И прежде чем столбы восстанут, огонь раззявит в небе пасть –

Мои уста не перестанут молиться, плакать, петь и клясть.

И, комендантский час наруша, обочь казарм, обочь тюрьмы

Я выпущу живую душу из вырытой могильной Тьмы!

По звездам я пойду, босая! Раздвинет мрак нагая грудь!

…Мороз. И ватник не спасает. Хоть чайник – под ноги толкнуть.

Согреются ступни и щеки. Ожжет ключицу кипяток.

Придите, явленные сроки, мессии, судьи и пророки,

В голодный нищий закуток.

И напою грузинским чаем, и, чтобы не сойти с ума,

Зажгу дешевыми свечами, рабочих рук своих лучами

Тебя, Египетская Тьма.

МОСКВА. XVII ВЕК

Купола над площадью золотым дымились.

Небо черно-синее — ворона крыло…

Под парчовым платом боярыня томилась,

Перстень кусала — тусклое стекло…

Чернобурый хвост метели в сбитенщика — пухом!

-         Сбитню горячего — глотку обожжешь!..

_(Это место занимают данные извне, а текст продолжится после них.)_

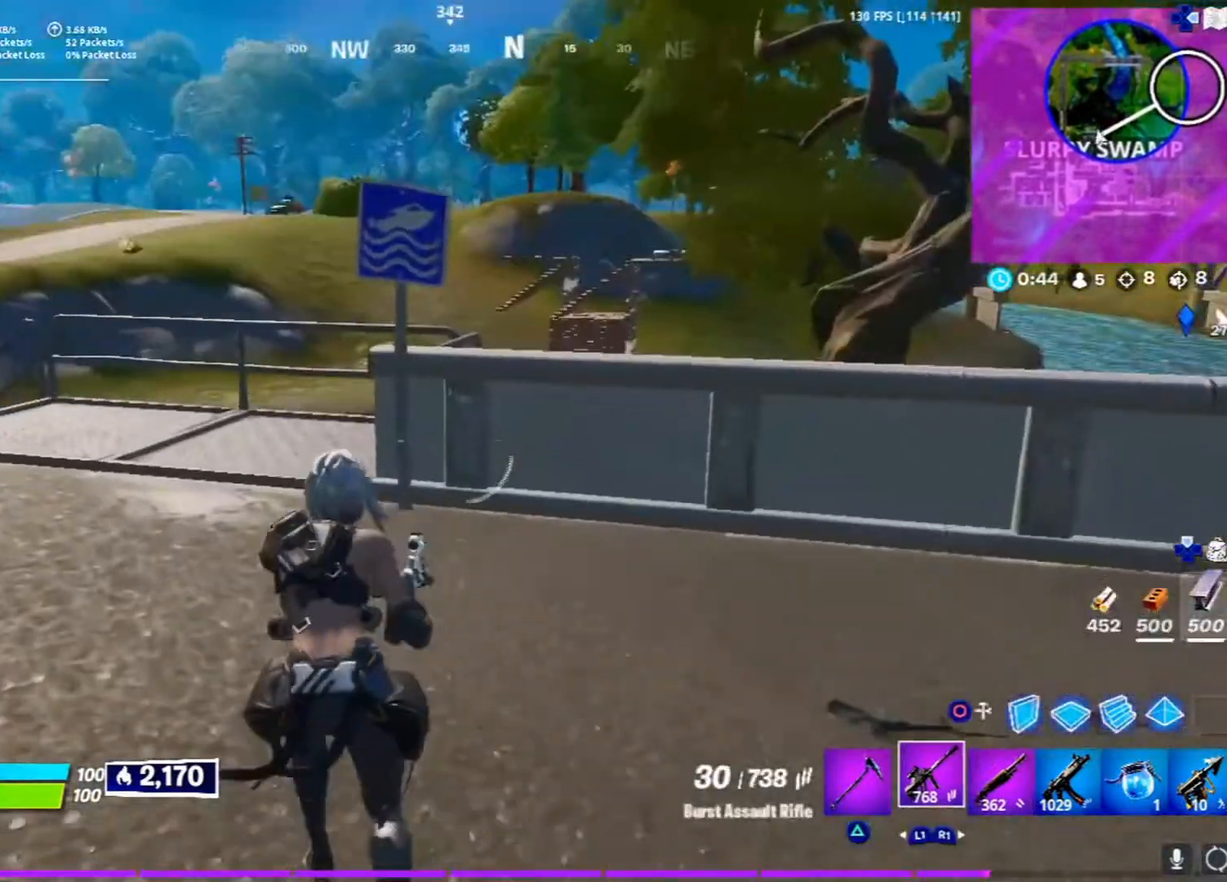
{"buttons": [], "left_stick": "up-left", "right_stick": "center", "events": [[67, "right_stick", "right"], [133, "right_stick", "center"], [217, "CROSS", "down"], [333, "CROSS", "up"]]}
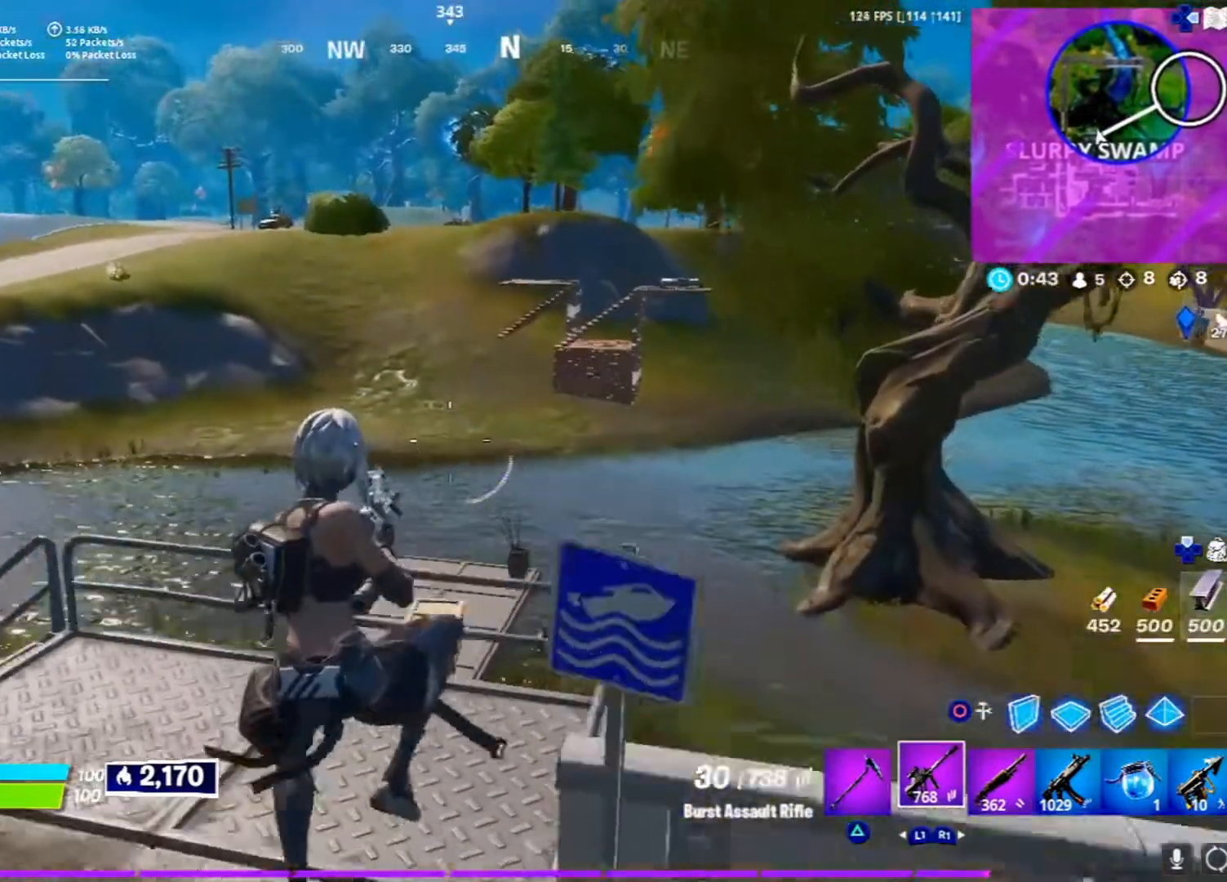
{"buttons": [], "left_stick": "up", "right_stick": "center", "events": [[283, "left_stick", "up"], [350, "right_stick", "left"], [500, "right_stick", "center"]]}
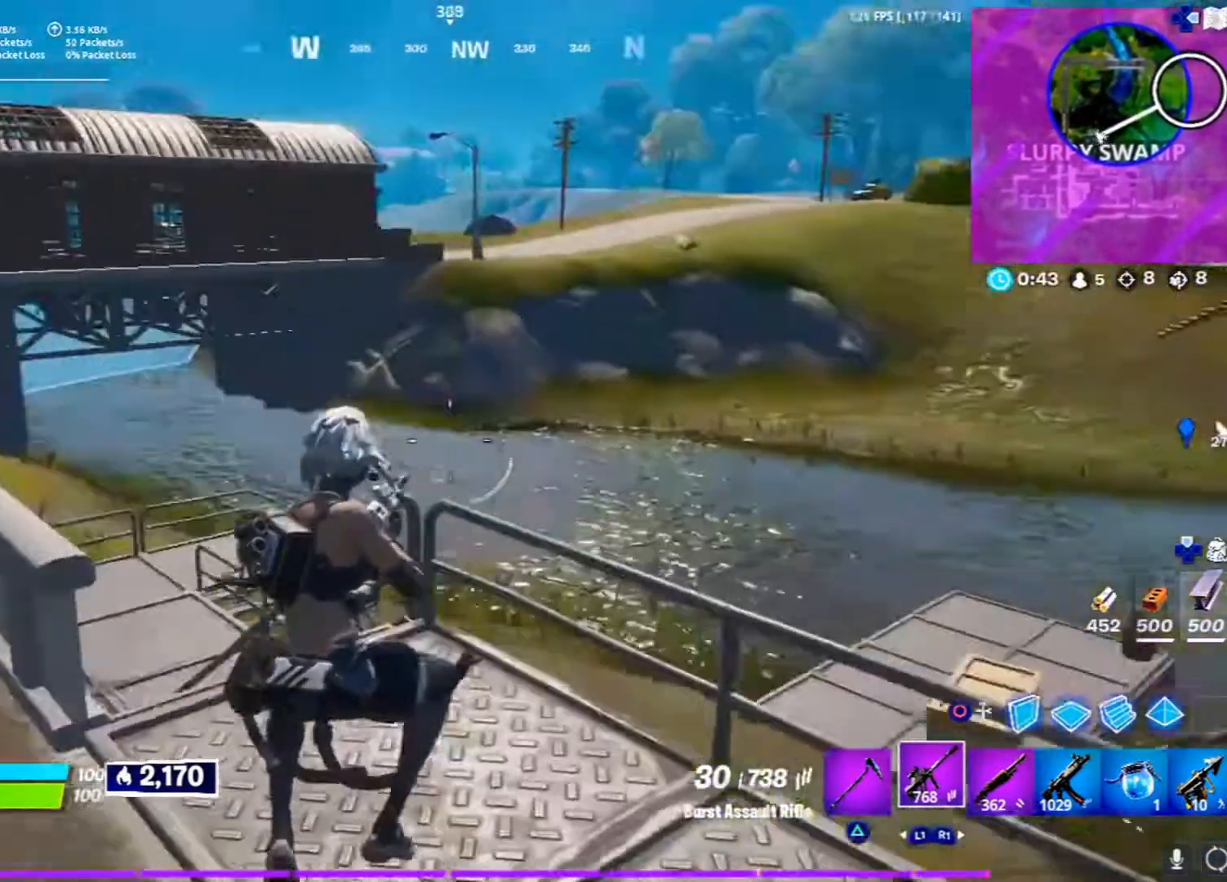
{"buttons": [], "left_stick": "up", "right_stick": "center", "events": [[350, "CROSS", "down"], [467, "CROSS", "up"]]}
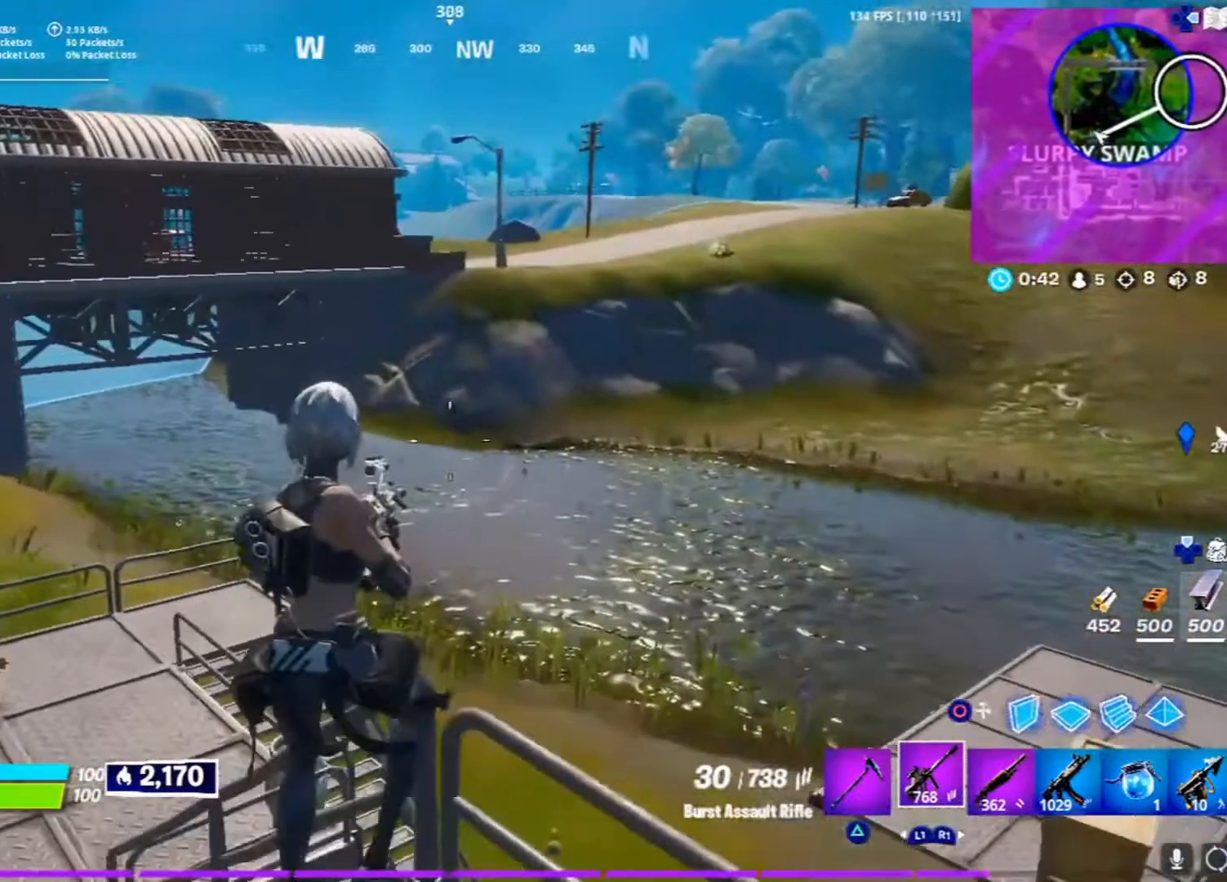
{"buttons": [], "left_stick": "up", "right_stick": "down-left", "events": [[350, "right_stick", "down-left"]]}
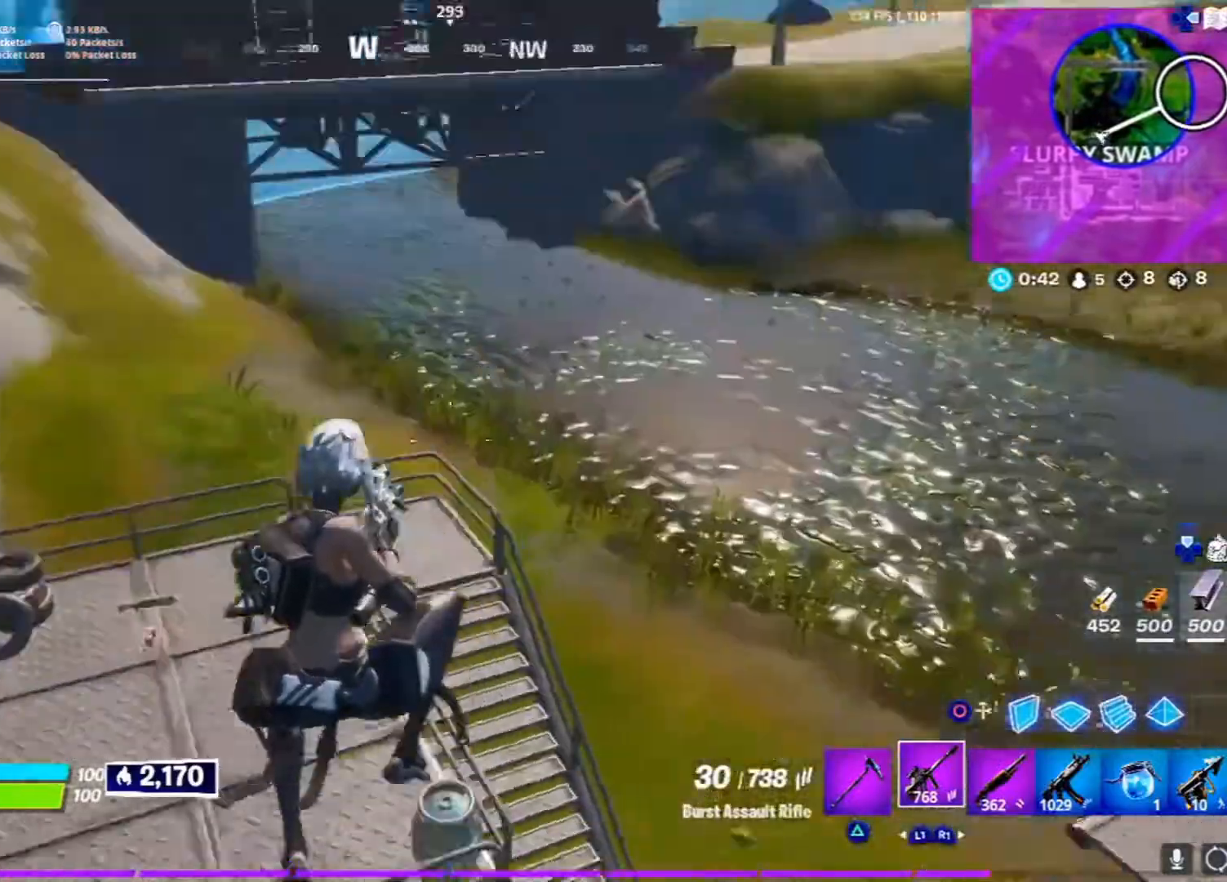
{"buttons": [], "left_stick": "up", "right_stick": "up-left", "events": [[17, "right_stick", "center"], [317, "right_stick", "up-left"], [417, "R1", "down"], [500, "R1", "up"]]}
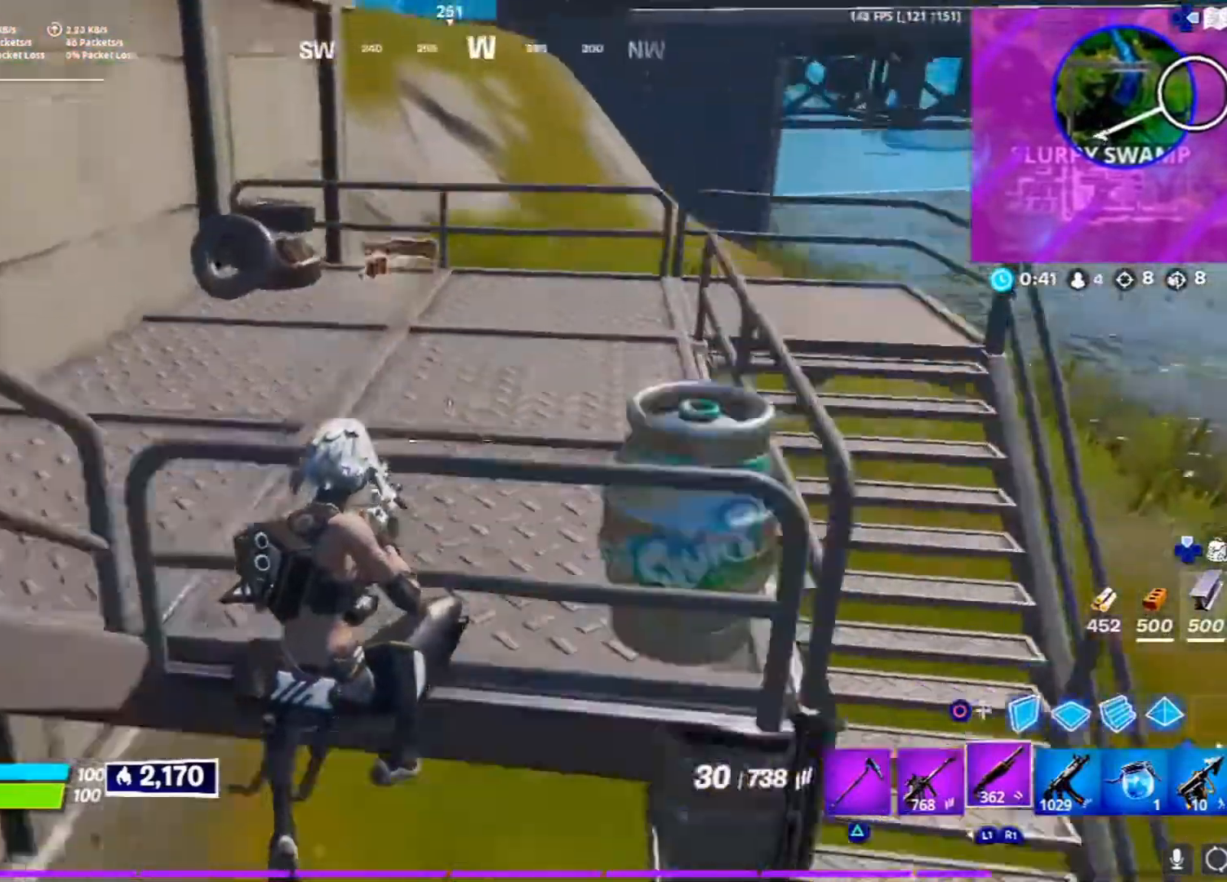
{"buttons": ["L1"], "left_stick": "down-right", "right_stick": "up-right", "events": [[83, "right_stick", "center"], [150, "left_stick", "up-right"], [217, "right_stick", "up-right"], [350, "L1", "down"], [433, "left_stick", "down-right"]]}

Площадь — бочка смоляная — вся кипела слухом,

И горел в ряду Охотном над мехами нож!

Ландышами — зубы торговки краснолицей.

В лентах — боярышня: испила вина!

Над звенящей площадью, над сенной столицей –

В небесах морозных — лимонная Луна…

И внезапно еретик длань простер худую.

И священник в ризе поглядел туда,

Где над смертною толпою, плача, негодуя,

В небесах с ума сходила Дикая Звезда.

И юродивый заплакал, медный грош целуя!

И румяной бабочке было невдомек,

Что Звезду по небу вел, гордую, босую,

За руку лучистую — молчаливый Бог.

На нее не глядел скоморох площадный.

На нее не глядел сытый иерей.

На нее не глядел царь беспощадный,

Глыбой злата выкатясь из теремных дверей!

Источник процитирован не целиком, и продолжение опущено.